Directors and responsible managers face personal accountability, including potential civil and criminal consequences in serious cases.

The Firstmac case

Julianne highlighted ASIC v Firstmac Limited as a clear example of how DDO enforcement is being applied.

Shortly after the regime commenced, Firstmac distributed a product disclosure statement for a managed investment scheme to existing term deposit customers without taking reasonable steps to ensure alignment with the TMD.

The products differed materially in risk profile, capital security, and investment timeframe. The outcome was an eight million dollar penalty.

The case reinforces a critical point. Distribution conditions must be satisfied before a product reaches the customer, not retrospectively.

TMD and PDS review cycles

A key discussion point was whether TMD reviews should align with product disclosure statement updates.

While alignment can be appropriate where there are material product changes, treating the product disclosure statement cycle as the primary driver of TMD review creates risk. TMDs should be dynamic and data driven. They should respond to real time distribution and outcome data and be reviewed more frequently for higher risk products.

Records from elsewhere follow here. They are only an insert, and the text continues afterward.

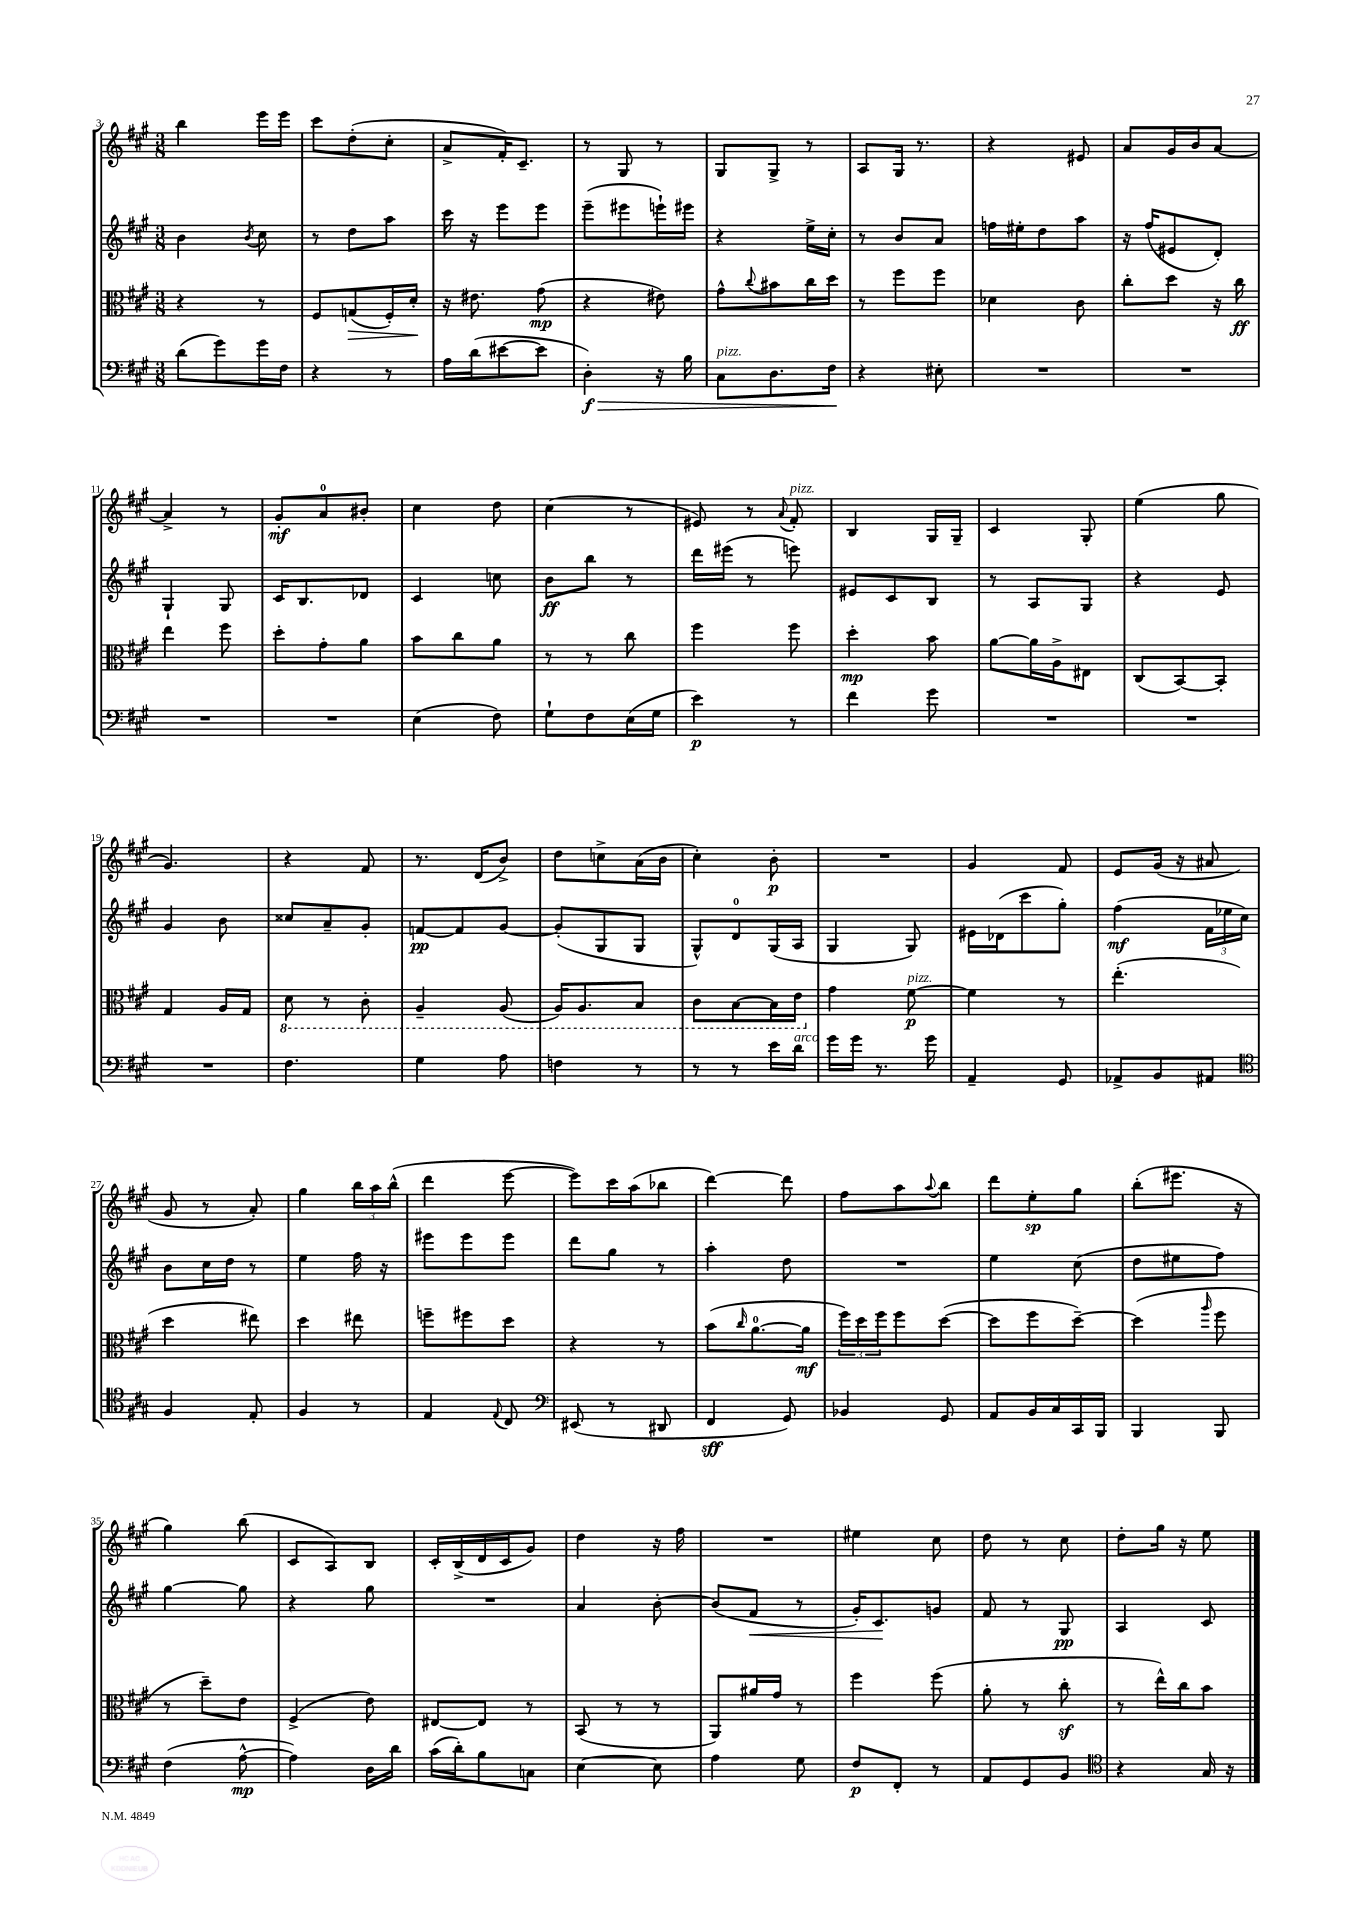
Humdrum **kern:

**kern	**kern	**kern	**kern
*staff4	*staff3	*staff2	*staff1
*clefF4	*clefC3	*clefG2	*clefG2
*k[f#c#g#]	*k[f#c#g#]	*k[f#c#g#]	*k[f#c#g#]
*M3/8	*M3/8	*M3/8	*M3/8
(8d\L	4r	4b\	4bb\
8g#\)	.	.	.
.	.	8qb/	.
16g#\L	8r	8cc#\	16eee\LL
16F#\JJ	.	.	16eee\JJ
=	=	=	=
4r	8F#/L	8r	8ccc#\L
.	(8G/	8dd\L	(8dd'\
8r	16F#'/L)	8aa\J	8cc#'\J
.	16d'/JJ	.	.
=	=	=	=
16A\LL	16r	16ccc#\	8a^/L
(16d\J	8.e#\	16r	.
[8e#\	.	8eee\L	16f#'/K)
.	.	.	8.c#~/J
8e#\]J	(8g#\	8eee\J	.
=	=	=	=
4D'\)	4r	(8eee~\L	8r
.	.	8eee#\	8G#/
16r	8e#\)	16eee`\L)	8r
16B\	.	16eee#\JJ	.
=	=	=	=
8C#\L	8g#^^\L	4r	8G#/L
.	8qqcc#/	.	.
8.D\	8b#\	.	8G#^/J
.	16cc#\L	16ee^\LL	8r
16F#\Jk	16dd\JJ	16cc#'\JJ	.
=	=	=	=
4r	8r	8r	8A/L
.	8ff#\L	8b/L	16G#/Jk
.	.	.	8.r
8E#'\	8ff#\J	8a/J	.
=	=	=	=
4.r	4d-\	16ff\LL	4r
.	.	16ee#'\J	.
.	.	8dd\	.
.	8c#\	8aa\J	8e#/
=	=	=	=
4.r	8cc#'\L	16r	8a/L
.	.	(16ff#/LK	.
.	8dd\J	8e#/	16g#/L
.	.	.	16b/J
.	16r	8d'/J)	[8a/J
.	16cc#\	.	.
=	=	=	=
4.r	4ee\	4G#`/	4a^/]
.	8ff#\	8G#/	8r
=	=	=	=
4.r	8dd'\L	16c#/LK	8g#'/L
.	.	8.B/	.
.	8g#'\	.	8a/
.	8a\J	8d-/J	8b#'/J
=	=	=	=
(4E\	8b\L	4c#/	4cc#\
.	8cc#\	.	.
8F#\)	8a\J	8cc\	8dd\
=	=	=	=
8G#`\L	8r	8b\L	(4cc#\
8F#\	8r	8bb\J	.
(16E\L	8cc#\	8r	8r
16G#\JJ	.	.	.
=	=	=	=
4e\)	4ff#\	16ddd\LL	8e#/)
.	.	(16eee#\JJ	.
.	.	8r	8r
.	.	.	8qqa/
8r	8ff#\	8eee\)	8f#'/
=	=	=	=
4f#\	4dd'\	8e#/L	4B/
.	.	8c#/	.
8g#\	8b\	8B/J	16G#/LL
.	.	.	16G#~/JJ
=	=	=	=
4.r	[8a\L	8r	4c#/
.	16a\]L	8A/L	.
.	16A^\J	.	.
.	8E#\J	8G#/J	8G#'/
=	=	=	=
4.r	(8C#/L	4r	(4ee\
.	[8BB/)	.	.
.	8BB'/]J	8e/	8gg#\
=	=	=	=
4.r	4G#/	4g#/	4.g#/)
.	16A/LL	8b\	.
.	16G#/JJ	.	.
=	=	=	=
4.F#\	8D\	8cc##/L	4r
.	8r	8a~/	.
.	8C#'\	8g#'/J	8f#/
=	=	=	=
4G#\	4AA~/	[8f/L	8.r
.	.	8f/]	.
.	.	.	(16d/LK
8A\	(8AA/	[8g#/J	8b^/J)
=	=	=	=
4F\	16AA/LK)	(8g#'/]L	8dd\L
.	8.AA/	.	.
.	.	8G#/	8cc^\
8r	8BB/J	8G#/J	(16a\L
.	.	.	16b\JJ
=	=	=	=
8r	8C#\L	8G#^^/L)	4cc#'\)
8r	[8BB\	8d/	.
16e\LL	16BB\]L	(16G#/L	8b'\
16d\JJ	16E\JJ	16A/JJ	.
=	=	=	=
16g#\LL	4g#\	4G#/	4.r
16g#\JJ	.	.	.
8.r	.	.	.
.	[8f#\	8G#/)	.
16g#\	.	.	.
=	=	=	=
4AA~/	4f#\]	16e#\LL	4g#/
.	.	(16d-\J	.
.	.	8ccc#\	.
8GG#/	8r	8gg#'\J)	8f#/
=	=	=	=
8AA-^/L	(4.ee'\	(4ff#\	8e/L
8BB/	.	.	(16g#/Jk
.	.	.	16r
8AA#/J	.	24f#\LL	8a#/
.	.	24ee-\	.
.	.	24cc#\JJ)	.
=	=	=	=
*clefC4	*	*	*
4F#/	4dd\	8b\L	8g#/
.	.	16cc#\L	8r
.	.	16dd\JJ	.
8E'/	8ee#\)	8r	8a'/)
=	=	=	=
4F#/	4dd\	4ee\	4gg#\
8r	8ee#\	16ff#\	24bb\LL
.	.	.	24aa\
.	.	16r	.
.	.	.	(24bb^^\JJ
=	=	=	=
4E/	8ff~\L	8eee#\L	4ddd\
.	8ff#\	8eee#\	.
8qqE/	.	.	.
8C#/	8dd\J	8eee#\J	[8eee\
=	=	=	=
*clefF4	*	*	*
(8EE#/	4r	8ddd\L	8eee\]L)
8r	.	8gg#\J	16ccc#\L
.	.	.	(16aa\J
8DD#/	8r	8r	8bb-\J
=	=	=	=
4FF#/	(8b\L	4aa'\	[4ddd\)
.	16qqcc#/	.	.
.	[8.a\	.	.
8GG#/)	.	8dd\	8ddd\]
.	16a\]Jk	.	.
=	=	=	=
4BB-/	24ff#\LL)	4.r	8ff#\L
.	24dd\	.	.
.	24ff#\J	.	.
.	8ff#\	.	8aa\
.	.	.	8qqaa/
8GG#/	([8dd\J	.	8bb\J
=	=	=	=
8AA/L	8dd\]L	4ee\	8ddd\L
16BB/L	8ff#\	.	8ee'\
16C#/	.	.	.
16CC#/	[8dd~\J)	(8cc#\	8gg#\J
16BBB/JJ	.	.	.
=	=	=	=
4BBB/	(4dd\]	8dd\L	(8bb'\L
.	.	8ee#\	8.eee#\J
.	16qqaa/	.	.
8BBB/	8ff#\	8ff#\J)	.
.	.	.	16r
=	=	=	=
(4F#\	8r	[4gg#\	4gg#\)
.	8dd~\L)	.	.
[8A^^\	8e\J	8gg#\]	(8bb\
=	=	=	=
4A\])	(4F#^/	4r	8c#/L
.	.	.	8A/)
16D\LL	8e\)	8gg#\	8B/J
16d\JJ	.	.	.
=	=	=	=
(16c#\LL	[8E#/L	4.r	16c#'/LL
16d'\J)	.	.	(16B^/
8B\	8E#/]J	.	16d/
.	.	.	16c#/J
8C\J	8r	.	8g#/J)
=	=	=	=
[4E\	(8BB/	4a/	4dd\
.	8r	.	.
8E\]	8r	[8b'\	16r
.	.	.	16ff#\
=	=	=	=
4A\	8AA/L)	(8b/]L	4.r
.	16a#/L	8f#/J	.
.	16g#/JJ	.	.
8G#\	8r	8r	.
=	=	=	=
8F#/L	4ff#\	16g#'/LK)	4ee#\
.	.	8.c#/	.
8FF#'/J	.	.	.
8r	(8ff#\	8g/J	8cc#\
=	=	=	=
8AA/L	8a'\	8f#/	8dd\
8GG#/	8r	8r	8r
8BB/J	8cc#'\	8G#/	8cc#\
=	=	=	=
*clefC4	*	*	*
4r	8r	4A/	8dd'\L
.	16ee^^\LL)	.	16gg#\Jk
.	16cc#\J	.	16r
16G#/	8b\J	8c#/	8ee\
16r	.	.	.
==	==	==	==
*-	*-	*-	*-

A practical approach is to separate the processes. Documentation updates can be aligned where relevant, while trigger based monitoring should operate on its own cadence.

What to do now

Four immediate actions were identified:

• Review when TMDs were last assessed and whether current conditions warrant an update

• Reassess monitoring triggers and confirm they remain relevant and sufficiently robust

• Evaluate distributor reporting and confirm it provides meaningful and actionable data

• Align DDO reporting with board cycles to ensure visibility and accountability

Final thought

As Dhivya summarised during the session, defensibility is not about having more documentation. It is about having clear and credible evidence that the framework is working.

Disclaimer: This material is provided for general information purposes only and does not constitute legal, compliance or other professional advice. It should not be relied upon as a substitute for obtaining advice specific to your circumstances.